ABOUT THIS EXERCISE: The whole listing, from first line to last: copy it exactly.

GIVEN MATERIAL:
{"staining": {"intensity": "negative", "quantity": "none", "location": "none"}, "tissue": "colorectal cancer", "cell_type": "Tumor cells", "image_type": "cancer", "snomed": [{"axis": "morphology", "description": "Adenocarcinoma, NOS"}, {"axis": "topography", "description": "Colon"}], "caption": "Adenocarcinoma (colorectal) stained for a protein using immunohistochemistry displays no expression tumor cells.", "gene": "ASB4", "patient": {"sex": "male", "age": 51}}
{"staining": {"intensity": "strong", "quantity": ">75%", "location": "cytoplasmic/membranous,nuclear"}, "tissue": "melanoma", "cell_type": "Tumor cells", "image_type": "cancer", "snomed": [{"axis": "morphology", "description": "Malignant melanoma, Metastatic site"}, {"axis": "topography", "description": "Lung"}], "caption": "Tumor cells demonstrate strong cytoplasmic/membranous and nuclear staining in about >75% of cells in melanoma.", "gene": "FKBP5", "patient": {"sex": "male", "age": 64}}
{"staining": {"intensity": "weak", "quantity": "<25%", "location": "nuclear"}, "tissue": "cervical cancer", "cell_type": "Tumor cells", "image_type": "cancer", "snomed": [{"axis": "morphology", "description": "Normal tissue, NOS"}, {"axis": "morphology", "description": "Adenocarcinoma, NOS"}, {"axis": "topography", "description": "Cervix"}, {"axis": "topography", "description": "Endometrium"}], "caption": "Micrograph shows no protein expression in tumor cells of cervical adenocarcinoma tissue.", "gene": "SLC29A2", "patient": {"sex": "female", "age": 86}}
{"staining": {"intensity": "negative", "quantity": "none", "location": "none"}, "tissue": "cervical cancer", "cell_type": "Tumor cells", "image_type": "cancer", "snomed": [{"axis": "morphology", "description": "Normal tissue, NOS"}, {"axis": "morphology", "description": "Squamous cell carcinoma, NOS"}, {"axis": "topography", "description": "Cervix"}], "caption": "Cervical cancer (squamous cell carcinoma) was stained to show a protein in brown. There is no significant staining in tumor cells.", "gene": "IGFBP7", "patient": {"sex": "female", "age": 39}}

EXPECTED ANSWER:
{"staining": {"intensity": "negative", "quantity": "none", "location": "none"}, "tissue": "colorectal cancer", "cell_type": "Tumor cells", "image_type": "cancer", "snomed": [{"axis": "morphology", "description": "Adenocarcinoma, NOS"}, {"axis": "topography", "description": "Colon"}], "caption": "Adenocarcinoma (colorectal) stained for a protein using immunohistochemistry displays no expression tumor cells.", "gene": "ASB4", "patient": {"sex": "male", "age": 51}}
{"staining": {"intensity": "strong", "quantity": ">75%", "location": "cytoplasmic/membranous,nuclear"}, "tissue": "melanoma", "cell_type": "Tumor cells", "image_type": "cancer", "snomed": [{"axis": "morphology", "description": "Malignant melanoma, Metastatic site"}, {"axis": "topography", "description": "Lung"}], "caption": "Tumor cells demonstrate strong cytoplasmic/membranous and nuclear staining in about >75% of cells in melanoma.", "gene": "FKBP5", "patient": {"sex": "male", "age": 64}}
{"staining": {"intensity": "weak", "quantity": "<25%", "location": "nuclear"}, "tissue": "cervical cancer", "cell_type": "Tumor cells", "image_type": "cancer", "snomed": [{"axis": "morphology", "description": "Normal tissue, NOS"}, {"axis": "morphology", "description": "Adenocarcinoma, NOS"}, {"axis": "topography", "description": "Cervix"}, {"axis": "topography", "description": "Endometrium"}], "caption": "Micrograph shows no protein expression in tumor cells of cervical adenocarcinoma tissue.", "gene": "SLC29A2", "patient": {"sex": "female", "age": 86}}
{"staining": {"intensity": "negative", "quantity": "none", "location": "none"}, "tissue": "cervical cancer", "cell_type": "Tumor cells", "image_type": "cancer", "snomed": [{"axis": "morphology", "description": "Normal tissue, NOS"}, {"axis": "morphology", "description": "Squamous cell carcinoma, NOS"}, {"axis": "topography", "description": "Cervix"}], "caption": "Cervical cancer (squamous cell carcinoma) was stained to show a protein in brown. There is no significant staining in tumor cells.", "gene": "IGFBP7", "patient": {"sex": "female", "age": 39}}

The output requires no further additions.